■ **EXERCISE INSTRUCTIONS**
Omit the images and return the remaining entries unchanged.

── DATA TO USE ──

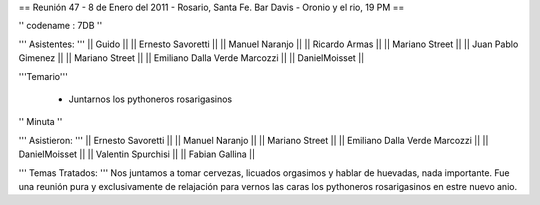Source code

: == Reunión 47 - 8 de Enero del 2011 - Rosario, Santa Fe. Bar Davis - Oronio y el rio, 19 PM ==

'' codename : 7DB ''

''' Asistentes: '''
|| Guido ||
|| Ernesto Savoretti ||
|| Manuel Naranjo ||
|| Ricardo Armas ||
|| Mariano Street ||
|| Juan Pablo Gimenez ||
|| Mariano Street ||
|| Emiliano Dalla Verde Marcozzi ||
|| DanielMoisset ||


'''Temario'''

 * Juntarnos los pythoneros rosarigasinos

'' Minuta ''

''' Asistieron: '''
|| Ernesto Savoretti ||
|| Manuel Naranjo ||
|| Mariano Street ||
|| Emiliano Dalla Verde Marcozzi ||
|| DanielMoisset ||
|| Valentin Spurchisi ||
|| Fabian Gallina ||

''' Temas Tratados: '''
Nos juntamos a tomar cervezas, licuados orgasimos y hablar de huevadas, nada importante. Fue una reunión pura y exclusivamente de relajación para vernos las caras los pythoneros rosarigasinos en estre nuevo anio.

───

■ **REPLY TO THE TASK**
Source code

: == Reunión 47 - 8 de Enero del 2011 - Rosario, Santa Fe. Bar Davis - Oronio y el rio, 19 PM ==

'' codename : 7DB ''

''' Asistentes: '''
|| Guido ||
|| Ernesto Savoretti ||
|| Manuel Naranjo ||
|| Ricardo Armas ||
|| Mariano Street ||
|| Juan Pablo Gimenez ||
|| Mariano Street ||
|| Emiliano Dalla Verde Marcozzi ||
|| DanielMoisset ||


'''Temario'''

 * Juntarnos los pythoneros rosarigasinos

'' Minuta ''

''' Asistieron: '''
|| Ernesto Savoretti ||
|| Manuel Naranjo ||
|| Mariano Street ||
|| Emiliano Dalla Verde Marcozzi ||
|| DanielMoisset ||
|| Valentin Spurchisi ||
|| Fabian Gallina ||

''' Temas Tratados: '''
Nos juntamos a tomar cervezas, licuados orgasimos y hablar de huevadas, nada importante. Fue una reunión pura y exclusivamente de relajación para vernos las caras los pythoneros rosarigasinos en estre nuevo anio.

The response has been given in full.